К этому типу поведения можно отнести сочетание научными работниками видов деятельности (подработок, вторых мест работы, грантов и т.д.), подчиненных не просто поддержанию определенного материального уровня, но формирующих активную научную деятельность. Именно деятельность, основанная на научном интересе, остается главным мотивом и занимает центральное место. Результаты исследования Института естествознания и техники РАН позволяют предполагать, что эта группа достаточно велика: по этим данным, половина опрошенных научных сотрудников не хочет иметь заработков вне науки, поскольку не считает возможным отвлекаться от основного дела. В целом же структура подработок в сфере науки по данным этого опроса такова:

Таблица 6.5

Структура дополнительных заработков ученых в сфере науки

в 1994-1998 годах, %

Дополнительные заработки в сфере науки

 

1994

1996

1998

По российским грантам, программам

31

60

58

По зарубежным грантам, программам

16

46

50

По хоздоговорам, ВТК и т.п.

24

14

21

По совместительству в других научных организациях

13

14

10

За преподавательскую работу

8

10

17

Отсутствие всякой дополнительной работы

30

11

12

* Суммы в столбцах могут быть более 100 %, так как некоторые респонденты называли несколько видов работы.

 

Таким образом, в рамках данного типа формируется «изнутри» новая модель научной деятельности, опирающаяся в основном на то, что можно назвать новым институтом научного менеджмента. Характерным для нее являются попытки разработки новых научных направлений, сочетающих фундаментальную и прикладную стороны науки с обеспечением достаточно высоких заработков.

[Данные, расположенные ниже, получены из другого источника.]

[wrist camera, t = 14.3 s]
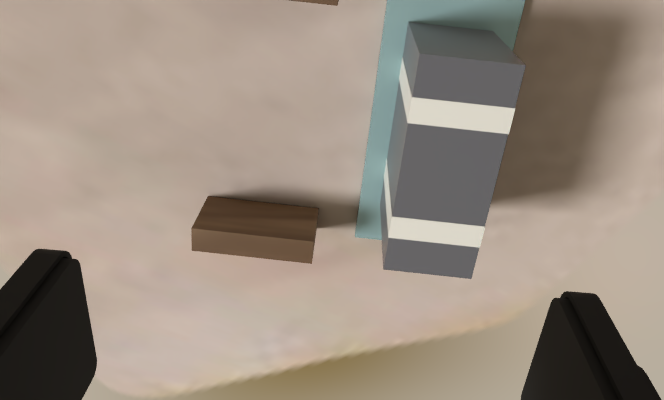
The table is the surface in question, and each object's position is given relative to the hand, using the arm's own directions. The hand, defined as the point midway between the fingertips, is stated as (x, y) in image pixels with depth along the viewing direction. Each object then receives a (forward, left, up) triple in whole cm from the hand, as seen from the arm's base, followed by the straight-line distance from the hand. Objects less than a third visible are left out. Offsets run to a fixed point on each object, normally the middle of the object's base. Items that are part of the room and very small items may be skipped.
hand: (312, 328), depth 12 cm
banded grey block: (+3, +5, -23) cm, 24 cm away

«Экстенсивный» тип – ориентация в основном на подержание приемлемого уровня жизни при возможности работать в науке с помощью тех или иных видов заработков. Это – преимущественная опора на ресурсы домохозяйства (супругов, родственников), социальный обмен на основе самоорганизации взаимопомощи, сдача квартиры внаем и т.д. Это краткосрочные поездки за границу. Наконец, это подработки, не лежащие в русле основной деятельности, – наиболее разрушающий и опасный тип занятости. Человек вынужден распределять себя в двух совершенно различных, никак не стыкующихся областях деятельности, не достигая в конечном счете успеха ни в одной из них. Создается сложнейшая, фрустрирующая ситуация неопределенности социального статуса и его перспектив («Мне бы не хотелось уходить из науки, так как попадаешь в другую среду… Это — понижение социального статуса. Поэтому я тружусь между этими двумя профессиями…» — руководитель лаборатории). Нельзя не видеть противоречивость этого положения, объективную бесперспективность затрачиваемых ресурсов и усилий. Несмотря на более высокие заработки, люди до конца пытаются удержаться в главной сфере своей деятельности («я скорее от этого от всего уже устала, и хочется какой-нибудь такой простой научной работы… того, что дорого сердцу, все ж таки»).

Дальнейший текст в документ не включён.